Valley Of The Moon
01. We can all have it together
02. Brother I wonder
03. Love has come to me
04. Will I know when my time comes
05. Two step tussle
06. Take me by the hand
07. Lady come softly
08. The dawn
09. Never gonna go back
11. Hopefully we'll all remain together
- George Edwards / rhythm guitar, lead guitar, bass, lead vocals
- David Michaels / keyboards, clarinet, recorder, lead vocals
- Jerry McGeorge / bass, vocals
- Tony Cavallari / lead guitar, vocals
- Michael Tegza / drums, vocals
Following H. P. Lovecraft’s collapse the band members scattered. Singer George Edwards stayed in California trying to form a new band, before giving up and returning to Chicago where he did some production work, including recording some material with friend Terry Callier. Drummer Michael Tegza also returned to Chicago where he joined The Bangor Flying Circus. The band signed with ABC’s Dunhill subsidiary, recording an album, before calling it quits.
In 1969 Edwards and Tegza decided to resurrect the band. As the lone carryovers from the original lineup, they started recruiting musicians, eventually rounded out their lineup with former Aorta bass player Michael Been and lead guitarist Jim Donlinger. The foursome returned to California, settled into a big communal home, subsequently recruiting ex-Buckinghams keyboard player Marty Grebb and started rehearsing. Having shortened their name to ‘Lovecraft’, the band were signed by Reprise.
Naturally another personnel disaster struck; founding member Edwards dropping out of the project. In spite of his departure the group continued on, recording 1969's self-produced, “Valley of the Moon” as a quartet. Musically the set proved a major disappointment on the heels of earlier efforts.

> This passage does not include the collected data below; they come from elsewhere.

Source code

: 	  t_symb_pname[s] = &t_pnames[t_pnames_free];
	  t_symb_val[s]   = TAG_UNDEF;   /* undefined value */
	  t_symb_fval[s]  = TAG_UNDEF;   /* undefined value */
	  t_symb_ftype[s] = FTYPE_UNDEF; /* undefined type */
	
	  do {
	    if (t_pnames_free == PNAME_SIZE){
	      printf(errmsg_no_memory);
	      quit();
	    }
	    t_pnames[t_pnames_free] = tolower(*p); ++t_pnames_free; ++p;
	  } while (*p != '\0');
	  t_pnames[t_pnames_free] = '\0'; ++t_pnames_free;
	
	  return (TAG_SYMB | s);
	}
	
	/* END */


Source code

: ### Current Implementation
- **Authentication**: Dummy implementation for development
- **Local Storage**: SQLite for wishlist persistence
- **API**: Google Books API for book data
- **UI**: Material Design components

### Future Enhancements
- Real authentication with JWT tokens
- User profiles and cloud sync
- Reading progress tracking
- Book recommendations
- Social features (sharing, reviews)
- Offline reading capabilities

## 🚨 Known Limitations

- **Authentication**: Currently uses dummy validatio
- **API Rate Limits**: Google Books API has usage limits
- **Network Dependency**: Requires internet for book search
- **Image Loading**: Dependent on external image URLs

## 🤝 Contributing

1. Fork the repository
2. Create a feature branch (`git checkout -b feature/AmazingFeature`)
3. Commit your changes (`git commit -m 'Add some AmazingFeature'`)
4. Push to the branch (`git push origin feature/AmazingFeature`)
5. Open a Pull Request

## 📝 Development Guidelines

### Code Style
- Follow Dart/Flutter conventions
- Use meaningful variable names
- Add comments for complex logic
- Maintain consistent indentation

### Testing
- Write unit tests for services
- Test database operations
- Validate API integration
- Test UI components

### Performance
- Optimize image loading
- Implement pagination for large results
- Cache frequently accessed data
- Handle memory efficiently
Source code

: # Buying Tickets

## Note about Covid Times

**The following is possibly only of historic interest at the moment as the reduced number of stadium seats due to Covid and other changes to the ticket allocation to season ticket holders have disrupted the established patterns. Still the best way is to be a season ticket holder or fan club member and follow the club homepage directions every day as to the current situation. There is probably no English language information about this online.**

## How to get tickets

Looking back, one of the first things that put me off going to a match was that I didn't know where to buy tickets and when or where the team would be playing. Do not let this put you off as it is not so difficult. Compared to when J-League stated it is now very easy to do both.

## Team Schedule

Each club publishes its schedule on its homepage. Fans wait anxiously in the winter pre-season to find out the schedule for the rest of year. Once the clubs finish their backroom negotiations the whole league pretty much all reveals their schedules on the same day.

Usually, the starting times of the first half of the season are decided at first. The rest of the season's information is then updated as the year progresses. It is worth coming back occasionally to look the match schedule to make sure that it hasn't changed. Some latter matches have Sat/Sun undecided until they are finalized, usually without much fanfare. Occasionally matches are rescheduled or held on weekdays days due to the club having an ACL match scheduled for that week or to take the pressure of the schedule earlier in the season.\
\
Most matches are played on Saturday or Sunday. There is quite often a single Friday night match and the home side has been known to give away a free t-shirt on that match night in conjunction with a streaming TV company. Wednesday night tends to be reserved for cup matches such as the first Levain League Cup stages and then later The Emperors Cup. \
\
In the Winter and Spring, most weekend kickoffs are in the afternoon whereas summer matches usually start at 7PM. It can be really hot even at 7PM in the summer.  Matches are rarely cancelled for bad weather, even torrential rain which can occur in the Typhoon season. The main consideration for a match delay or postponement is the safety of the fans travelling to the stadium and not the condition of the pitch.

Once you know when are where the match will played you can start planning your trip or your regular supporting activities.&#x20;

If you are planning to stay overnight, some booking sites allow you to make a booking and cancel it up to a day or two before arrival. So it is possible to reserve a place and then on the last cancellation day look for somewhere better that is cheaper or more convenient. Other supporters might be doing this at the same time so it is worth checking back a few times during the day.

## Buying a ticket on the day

With Donlinger and Been contributing the majority of material (Grebb kicking in three tracks), material such as ‘Never Gonna Go Back’, ‘Two Step Tussle’, ‘Hopefully We’ll All Remain Together’ and ‘Dear’ found what was essentially a totally new band somehow managing to replicate some of H. P. Lovecraft’s trademarked vocals harmonies, but losing much of the band’s unique sound in favor of a commercial mixture of guitar rock. Certainly not as distinctive as earlier efforts, the collection was still worth a listen though it did little commercially.